Si vorrebbe ridurre la spiritualità del Medioevo al livello di un manicomio di alienati, di fanatici, di cupi predicatori di penitenza e di macerazione, come hanno fatto e continuano a fare scrittori come Umberto Eco e registi cinematografici come Jean-Jacques Annaud; oppure, all’opposto, la si vorrebbe trasformare in una redditizia merce New Age, buona per incrementare riviste pseudo-culturali e programmi televisivi che vedono ovunque segreti templari, rituali gnostici, saperi esoterici e oscuri complotti del potere secolare e di quello ecclesiastico per soffocare pretese verità “originarie” del Cristianesimo primitivo, stile Dan Brown.
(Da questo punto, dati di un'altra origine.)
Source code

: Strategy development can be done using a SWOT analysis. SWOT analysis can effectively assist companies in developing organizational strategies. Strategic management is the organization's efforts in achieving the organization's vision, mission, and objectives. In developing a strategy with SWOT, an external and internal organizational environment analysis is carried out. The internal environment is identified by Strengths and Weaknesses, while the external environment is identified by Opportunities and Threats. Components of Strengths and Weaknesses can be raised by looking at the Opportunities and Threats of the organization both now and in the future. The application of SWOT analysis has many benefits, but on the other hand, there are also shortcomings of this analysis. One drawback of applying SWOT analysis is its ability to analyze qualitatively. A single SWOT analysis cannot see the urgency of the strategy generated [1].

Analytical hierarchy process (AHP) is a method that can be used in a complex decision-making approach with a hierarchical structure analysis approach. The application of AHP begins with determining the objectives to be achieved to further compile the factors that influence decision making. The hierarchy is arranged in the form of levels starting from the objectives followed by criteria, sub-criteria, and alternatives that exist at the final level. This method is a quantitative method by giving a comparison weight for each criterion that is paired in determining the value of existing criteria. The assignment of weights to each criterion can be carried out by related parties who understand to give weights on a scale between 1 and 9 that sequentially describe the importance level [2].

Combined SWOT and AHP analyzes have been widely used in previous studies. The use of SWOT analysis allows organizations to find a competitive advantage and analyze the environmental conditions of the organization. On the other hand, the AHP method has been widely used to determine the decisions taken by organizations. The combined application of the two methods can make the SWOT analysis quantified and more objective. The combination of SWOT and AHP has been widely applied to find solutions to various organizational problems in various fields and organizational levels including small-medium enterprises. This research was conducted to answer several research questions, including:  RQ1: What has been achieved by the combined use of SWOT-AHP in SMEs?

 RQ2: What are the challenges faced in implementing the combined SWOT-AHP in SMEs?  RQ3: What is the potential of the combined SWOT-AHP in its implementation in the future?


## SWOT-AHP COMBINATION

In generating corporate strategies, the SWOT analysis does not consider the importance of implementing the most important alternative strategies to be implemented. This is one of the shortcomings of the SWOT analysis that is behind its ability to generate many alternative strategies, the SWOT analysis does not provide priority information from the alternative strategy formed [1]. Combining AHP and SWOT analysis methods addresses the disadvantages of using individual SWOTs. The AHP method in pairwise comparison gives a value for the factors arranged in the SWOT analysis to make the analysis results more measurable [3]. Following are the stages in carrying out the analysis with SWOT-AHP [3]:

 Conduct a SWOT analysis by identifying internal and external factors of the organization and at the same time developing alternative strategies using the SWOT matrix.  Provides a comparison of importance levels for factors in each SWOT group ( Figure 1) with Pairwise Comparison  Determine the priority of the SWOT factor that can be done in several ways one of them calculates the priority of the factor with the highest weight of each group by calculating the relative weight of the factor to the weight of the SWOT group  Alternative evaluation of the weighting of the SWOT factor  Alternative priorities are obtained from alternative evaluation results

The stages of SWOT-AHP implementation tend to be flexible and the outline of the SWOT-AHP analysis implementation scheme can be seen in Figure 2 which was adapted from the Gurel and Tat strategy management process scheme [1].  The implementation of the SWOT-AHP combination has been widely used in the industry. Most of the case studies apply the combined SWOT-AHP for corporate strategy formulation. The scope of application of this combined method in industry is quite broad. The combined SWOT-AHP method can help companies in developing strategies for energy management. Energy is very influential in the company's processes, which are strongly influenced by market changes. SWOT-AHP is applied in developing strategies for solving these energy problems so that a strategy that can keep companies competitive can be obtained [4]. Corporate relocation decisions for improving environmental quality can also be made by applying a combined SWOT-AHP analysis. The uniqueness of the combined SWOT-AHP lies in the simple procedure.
Quanto alla domanda se la Ricerca del Santo Graal debba considerarsi un fallimento, dato che ha provocato morti e sofferenze, senza approdare ad un risultato certo e definitivo, “spendibile”, come oggi si usa dire (orribile neologismo) in termini quantitativi, crediamo che la risposta sia implicita nel discorso sin qui sviluppato: certo che no, perché quel che si vede è solo una piccola parte del reale, la meno importante e, in ogni caso, quella caduca.
La realtà vera, che non è di questa dimensione, non ha a che fare né con l’utile, né col risultato, con buona pace del Vangelo moderno e secolarizzato di Jeremy Bentham e di John Stuart Mill.
E, nella dimensione della realtà vera, ciò che conta non è il risultato tangibile, ma la ricerca stessa: il percorso dell’anima, solitario e appassionato, in direzione della Verità.
Per la cultura medievale, il mondo è ferito dai peccati degli uomini, è ridotto a una Terra Desolata che attende la sua redenzione: è esattamente ciò che Dante cerca di spiegare ai suoi lettori, fin dai primissimi versi del suo immortale poema.
La Ricerca del Graal nasce, pertanto, da un atto di fondamentale umiltà e di assoluta dedizione: è il segno della volontà dell’uomo di collaborare con Dio in tale progetto di redenzione; una collaborazione che richiede una abnegazione senza limiti e che, pur di ottenere il soccorso della Grazia divina, non teme fatiche, né dolori, né la morte stessa: perché, come spiega San Francesco nel «Cantico delle creature», quest’ultima non è un male; ciò che deve fare paura, invece, è la “morte secunda”, ossia la morte dell’anima, che è la morte della speranza e nella fede nell’Amore riparatore di Dio.